::: 渡された文章
昔、喫茶店でバイトしてたの。
そこのママ、すげぇ‘やり手ママ’で、マジ叩き上げ。
一代で自宅をビルに仕立て上げたママ。
そこの一階が喫茶店だった訳。
そこの喫茶店の常連の客で、やくざのおっちゃんがおった。
いっつも微妙な質問しては、戸惑う私をからかって‘ケラケラ’笑うおっちゃんやったけど、パッと見ただけで、‘ほんまもん’と分かる眼光するどいオヤジだった。
ある日。
喫茶店に当時の彼氏から私宛に、ダンボールいっぱいのぬいぐるみが送られてきた。
ぬいぐるみセンスとしては、‘ハシにもボウにもふれへん’ナンセンスぬいぐるみやったから、気持ちだけ頂くことにして、そのまま喫茶店のカウンターに‘ボンッ!!’って置いといたわけ。
そしたらいつものやくざのおっちゃんがやって来たの。
ちょうど珍しくママがいて、突然ものすんごい事言い出した。
‘セシルはな。優しい子でな。ボランティアしてるねん。
そこのダンボールのぬいぐるみ、それ一個売れたら恵まれない子に寄付してるんや。
あんた、一個買ってあげ。’
・・・・・ママ?何言ってんの?
::::::
::: 調べるデータ
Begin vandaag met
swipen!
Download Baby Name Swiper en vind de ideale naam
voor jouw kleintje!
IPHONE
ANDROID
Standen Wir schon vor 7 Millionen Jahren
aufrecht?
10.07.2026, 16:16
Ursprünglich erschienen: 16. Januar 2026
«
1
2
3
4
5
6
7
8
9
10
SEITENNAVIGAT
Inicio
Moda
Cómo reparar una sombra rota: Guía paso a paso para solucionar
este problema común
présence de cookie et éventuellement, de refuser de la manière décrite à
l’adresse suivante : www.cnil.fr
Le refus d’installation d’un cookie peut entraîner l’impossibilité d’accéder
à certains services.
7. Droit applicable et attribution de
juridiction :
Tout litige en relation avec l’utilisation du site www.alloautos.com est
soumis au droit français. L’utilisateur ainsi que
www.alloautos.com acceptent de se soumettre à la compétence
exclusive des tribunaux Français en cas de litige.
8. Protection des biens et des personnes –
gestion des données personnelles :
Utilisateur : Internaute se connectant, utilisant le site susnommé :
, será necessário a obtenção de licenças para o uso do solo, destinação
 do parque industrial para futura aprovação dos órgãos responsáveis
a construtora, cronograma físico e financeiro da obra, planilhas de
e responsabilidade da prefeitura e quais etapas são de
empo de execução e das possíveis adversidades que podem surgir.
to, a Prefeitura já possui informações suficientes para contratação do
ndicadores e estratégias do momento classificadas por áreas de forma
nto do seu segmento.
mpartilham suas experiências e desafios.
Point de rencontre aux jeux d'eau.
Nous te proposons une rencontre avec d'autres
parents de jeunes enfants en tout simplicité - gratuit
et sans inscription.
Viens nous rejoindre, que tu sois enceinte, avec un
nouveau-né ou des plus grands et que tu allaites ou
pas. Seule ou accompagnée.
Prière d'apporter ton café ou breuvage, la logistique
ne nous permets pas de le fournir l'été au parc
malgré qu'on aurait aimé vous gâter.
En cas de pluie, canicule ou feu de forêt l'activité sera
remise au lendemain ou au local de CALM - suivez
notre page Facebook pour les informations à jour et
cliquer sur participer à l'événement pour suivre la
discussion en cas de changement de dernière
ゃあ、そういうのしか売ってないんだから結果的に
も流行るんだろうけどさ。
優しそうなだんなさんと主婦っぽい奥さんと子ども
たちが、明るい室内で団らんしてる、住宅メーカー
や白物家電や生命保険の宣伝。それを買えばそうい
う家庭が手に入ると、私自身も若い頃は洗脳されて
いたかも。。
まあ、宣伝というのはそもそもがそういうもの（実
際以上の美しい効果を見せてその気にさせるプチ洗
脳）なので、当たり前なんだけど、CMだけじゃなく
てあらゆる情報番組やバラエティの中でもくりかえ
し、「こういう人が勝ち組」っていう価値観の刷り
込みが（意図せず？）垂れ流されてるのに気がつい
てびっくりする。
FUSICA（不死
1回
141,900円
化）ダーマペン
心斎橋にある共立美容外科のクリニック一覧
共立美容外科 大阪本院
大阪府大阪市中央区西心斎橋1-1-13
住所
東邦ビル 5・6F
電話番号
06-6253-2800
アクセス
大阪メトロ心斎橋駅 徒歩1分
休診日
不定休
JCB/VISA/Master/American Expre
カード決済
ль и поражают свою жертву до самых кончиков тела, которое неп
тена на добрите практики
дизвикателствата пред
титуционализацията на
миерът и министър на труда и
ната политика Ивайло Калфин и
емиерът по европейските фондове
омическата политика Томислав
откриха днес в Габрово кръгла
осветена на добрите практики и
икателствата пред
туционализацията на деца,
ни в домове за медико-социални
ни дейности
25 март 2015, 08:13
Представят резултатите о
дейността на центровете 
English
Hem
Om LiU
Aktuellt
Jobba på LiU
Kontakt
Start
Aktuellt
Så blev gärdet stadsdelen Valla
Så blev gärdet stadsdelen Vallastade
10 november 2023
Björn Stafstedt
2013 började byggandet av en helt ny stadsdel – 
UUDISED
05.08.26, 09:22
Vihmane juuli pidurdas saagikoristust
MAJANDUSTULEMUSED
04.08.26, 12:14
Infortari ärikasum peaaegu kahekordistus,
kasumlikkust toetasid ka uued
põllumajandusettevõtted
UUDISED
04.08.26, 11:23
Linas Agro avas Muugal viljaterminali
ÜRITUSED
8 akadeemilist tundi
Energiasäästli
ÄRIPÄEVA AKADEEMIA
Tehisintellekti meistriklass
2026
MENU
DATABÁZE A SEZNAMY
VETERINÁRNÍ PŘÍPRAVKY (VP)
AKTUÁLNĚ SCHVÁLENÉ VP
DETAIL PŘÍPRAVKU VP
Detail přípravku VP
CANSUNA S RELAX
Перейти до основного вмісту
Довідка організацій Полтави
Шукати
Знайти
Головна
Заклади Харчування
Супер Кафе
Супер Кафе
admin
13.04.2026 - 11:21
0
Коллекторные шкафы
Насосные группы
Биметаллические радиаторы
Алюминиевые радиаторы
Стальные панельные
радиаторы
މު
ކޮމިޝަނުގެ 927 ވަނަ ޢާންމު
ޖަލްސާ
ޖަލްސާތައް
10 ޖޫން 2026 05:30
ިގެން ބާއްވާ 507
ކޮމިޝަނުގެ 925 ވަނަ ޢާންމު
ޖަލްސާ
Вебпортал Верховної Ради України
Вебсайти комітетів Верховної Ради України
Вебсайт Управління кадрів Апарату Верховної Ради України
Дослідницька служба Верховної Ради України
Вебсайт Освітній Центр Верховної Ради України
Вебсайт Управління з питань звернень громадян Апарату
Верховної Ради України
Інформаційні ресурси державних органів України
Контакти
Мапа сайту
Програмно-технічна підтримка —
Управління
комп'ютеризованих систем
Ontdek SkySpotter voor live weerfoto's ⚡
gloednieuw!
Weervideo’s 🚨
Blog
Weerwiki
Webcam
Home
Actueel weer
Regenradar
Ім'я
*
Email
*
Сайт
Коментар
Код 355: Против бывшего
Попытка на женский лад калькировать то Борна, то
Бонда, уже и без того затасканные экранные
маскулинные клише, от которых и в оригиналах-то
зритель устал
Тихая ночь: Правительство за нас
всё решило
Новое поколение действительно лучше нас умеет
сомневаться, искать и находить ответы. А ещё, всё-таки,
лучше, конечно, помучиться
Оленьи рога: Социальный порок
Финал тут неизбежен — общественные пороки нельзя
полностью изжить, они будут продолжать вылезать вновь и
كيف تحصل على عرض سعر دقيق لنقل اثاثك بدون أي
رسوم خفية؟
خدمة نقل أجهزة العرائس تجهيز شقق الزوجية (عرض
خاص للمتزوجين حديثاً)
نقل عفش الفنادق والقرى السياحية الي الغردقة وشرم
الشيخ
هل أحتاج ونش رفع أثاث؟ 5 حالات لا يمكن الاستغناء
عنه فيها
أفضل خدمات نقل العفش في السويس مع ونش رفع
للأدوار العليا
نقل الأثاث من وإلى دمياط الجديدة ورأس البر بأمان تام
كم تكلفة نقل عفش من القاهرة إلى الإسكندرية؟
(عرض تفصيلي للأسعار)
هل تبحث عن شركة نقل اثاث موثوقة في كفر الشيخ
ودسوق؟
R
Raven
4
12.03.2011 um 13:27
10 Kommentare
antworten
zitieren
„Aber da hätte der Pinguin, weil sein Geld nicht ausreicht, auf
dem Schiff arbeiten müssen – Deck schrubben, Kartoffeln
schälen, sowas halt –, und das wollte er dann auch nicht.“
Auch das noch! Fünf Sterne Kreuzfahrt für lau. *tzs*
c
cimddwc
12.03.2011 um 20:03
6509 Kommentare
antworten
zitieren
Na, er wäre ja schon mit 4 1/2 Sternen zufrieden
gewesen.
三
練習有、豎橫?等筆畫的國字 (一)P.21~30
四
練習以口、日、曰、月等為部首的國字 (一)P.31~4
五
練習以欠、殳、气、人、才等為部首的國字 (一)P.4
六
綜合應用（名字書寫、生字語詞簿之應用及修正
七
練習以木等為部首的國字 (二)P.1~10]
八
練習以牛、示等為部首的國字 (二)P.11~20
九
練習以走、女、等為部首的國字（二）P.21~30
::::::
■ お願い
上にある喫茶店でバイトしていた頃の思い出話を、最後の文のあとから続けてください。

■ この問題の答え
やくざのおやじもちょっとドキドキしてるやんか!
‘ほ、ほんまか・・・。ほな一個買うわ。
この小さいのな。’
と言って¥1000出してくれたわけ。
ママ、すかさず‘あんたやくざのくせにケチやな~!たったの¥1000かいな!?’
・・・・・・ママ?またまた何言ってんの?
コレ、私のタダのもらい物ですよ?
‘え~!?ほんなら・・・’
と、またさらに¥1000出してくれた心優しいやくざさん。
ママ、まだ許しません。
‘あんた!ほんまにケチやな!セシルはボランティアしてんねんで!!
もっと気前よう出したり!‘
・・・・・・ママ?もういいよ・・・。やくざ台無しやんか・・・。
結局¥3000支払わされたやくざのおっちゃん。
しかもぬいぐるみなんか元々いるはずもなく、あえて一番小さいひよこのぬいぐるみを選んだのに、そこにつけ込むママ、最後に驚愕の一言。
‘あんたヒヨコのぬいぐるみなんかいらんやろ?
返して!また別の人に売るから!’
・・・・・・・うそ~ん!byやくざのおっちゃん
こうしておっちゃんは店を出る最後に、‘ママ、ほんまぼったくりやな!’と一言残して帰って行った。
そら、一代で自宅がビルになるわな!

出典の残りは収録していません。